* _TEXT PROVIDED_
§

Craig Taylor Jan 2004
In my previous tutorial (Magnetic Energy Storage) I spent some time discussing the fact that the inductors you buy or make don't really perform like the "ideal" inductor in the text book. That's too bad, because if they did the efficiency of switching supplies would improve quite a lot. This article is an attempt to describe the "non-idealness" of an inductor in such a way as to allow you to use the devices despite their many limitations.
Figure 1 shows a schematic of an inductor model with most of the "real world" elements included. The three additions to the "pure inductor" schematic symbol are: AC resistance, DC resistance and stray (shunt) capacitance (the capacitor passes current around, or "shunts", the inductor). It's worth noting that the AC resistance is actually composed of two parts; core losses (magnetizing losses generating heat in the ferromagnetic core) and skin effect. Obviously, if you are dealing with an air core inductor, the core loss is zero.
The results of the two resistance type losses are fairly obvious (heat!), but the implications of the shunt capacitor are downright insidious. But first, where does the capacitance come from? You have to know the enemy to defeat him, after all. Since most power inductors are made by winding wire on a core, the obvious source is from two wires in close proximity. Actually, it's rather complicated. The wires can be adjacent turns that are side by side, or two turns on two different layers that end up on top of each other, or any and all combinations of those two. There can also be capacitance between the wire and the ferromagnetic core if it is one of those materials that is a reasonably good electrical conductor.

§

* _THE DATA_
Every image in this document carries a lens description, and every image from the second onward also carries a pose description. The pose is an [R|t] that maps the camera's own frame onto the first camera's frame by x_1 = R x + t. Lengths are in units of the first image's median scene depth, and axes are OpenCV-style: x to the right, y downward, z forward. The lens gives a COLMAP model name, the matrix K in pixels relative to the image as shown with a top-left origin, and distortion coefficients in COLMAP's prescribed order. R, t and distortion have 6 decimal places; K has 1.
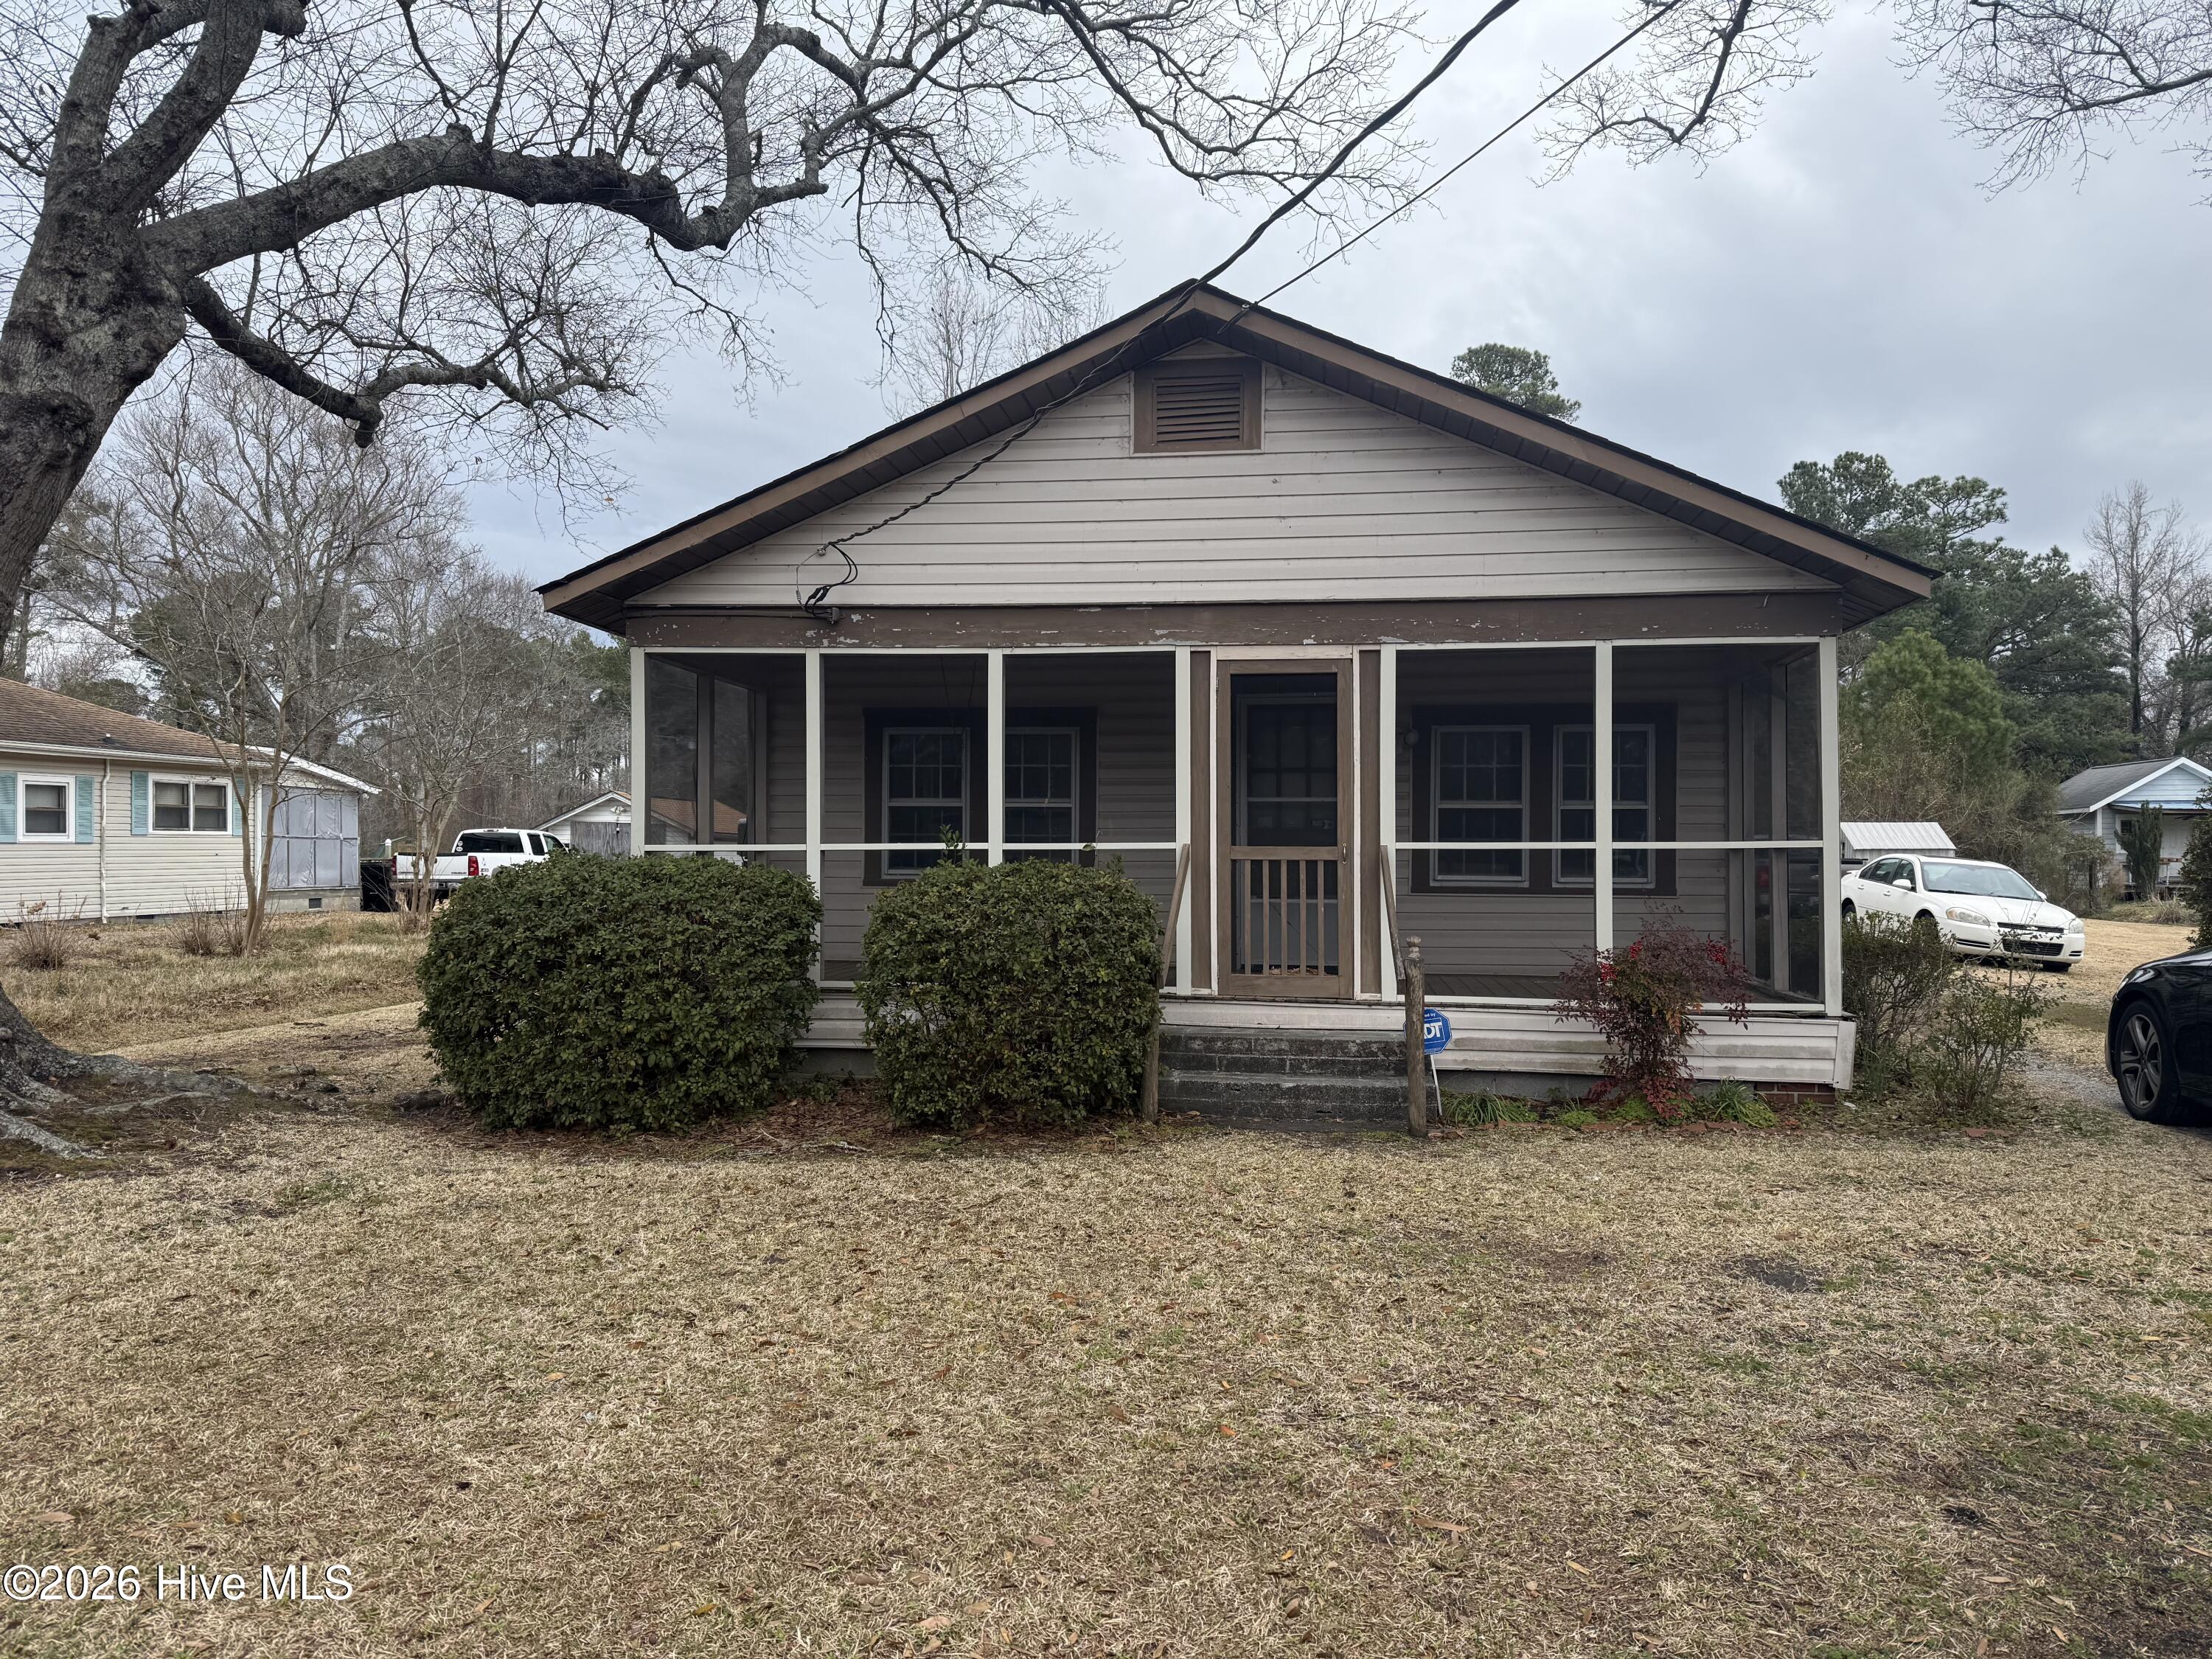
lens RADIAL K [[1528.7, 0, 1102.0], [0, 1528.7, 818.4], [0, 0, 1]] dist [0.034393, -0.029914]
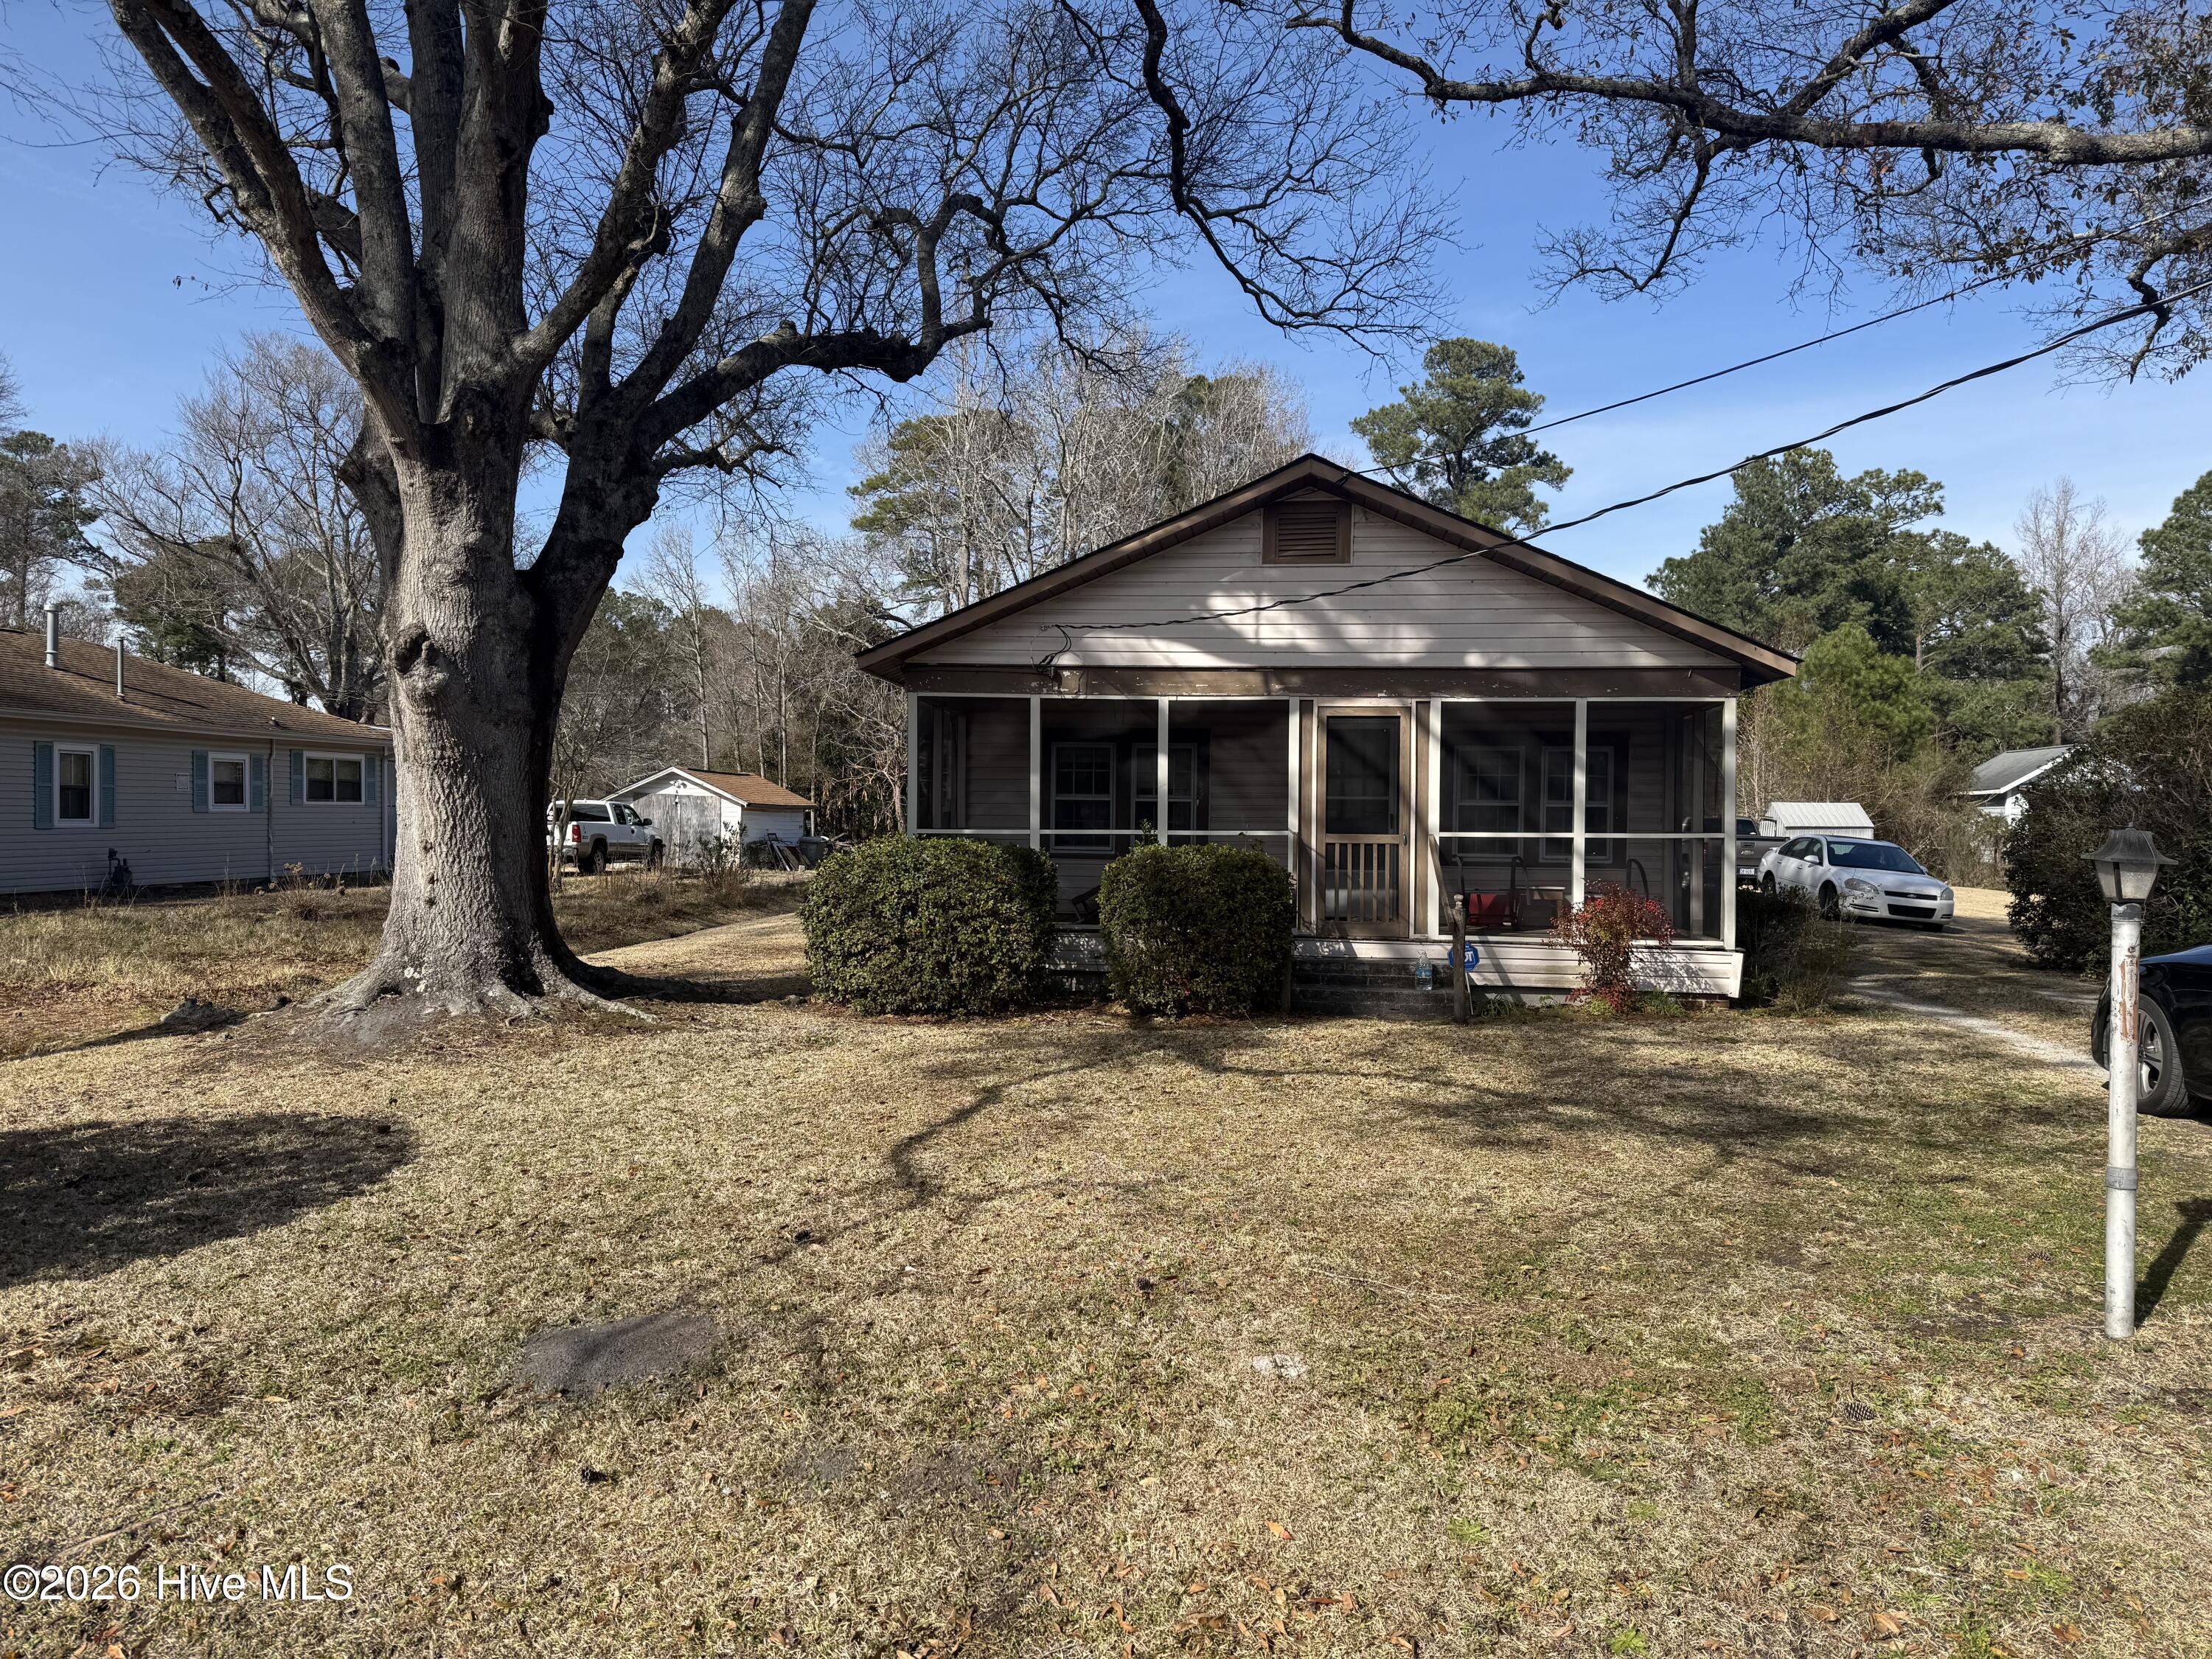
lens RADIAL K [[1528.7, 0, 1108.1], [0, 1528.7, 838.1], [0, 0, 1]] dist [0.034393, -0.029914]
pose [[0.999473, 0.007160, 0.031657, -0.108083], [-0.008238, 0.999385, 0.034075, -0.016310], [-0.031393, -0.034318, 0.998918, -0.287397]]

§

* _REQUIRED WORK_
**a.** In the inductor text, what two parts make up the AC resistance?
**b.** Carry the inductor text forward from its last sentence.

* _ANSWERS TO THE TASKS_
**a.** Core losses and skin effect.

**b.**
The summed capacitance, represented in the model by one ideal capacitor, is usually the result of many small capacitors in series and parallel combinations. The result is the same; stored energy in the capacitor when there is voltage across the inductor. The most obvious effect of this capacitance is to cause almost any inductor to have a Self-Resonant Frequency (SRF). If you look at the model and neglect the resistive type losses, you have a parallel LC circuit. One of the basic circuit equations says: frequency(resonance) = 1/ [2Pi sq root (LC)] Above this frequency, the inductor behaves like a capacitor and can't be used to store energy, at least not in the sense of a pure inductor. At one tenth the SRF, the inductor acts pretty much like an inductor; you can effectively ignore the capacitive effect. In between, you have to use nasty math to figure out what is going to happen, something I like to avoid. Something to always remember is that when using active switches in any design, the frequency of some energy components can be MUCH HIGHER than the switch cycling frequency.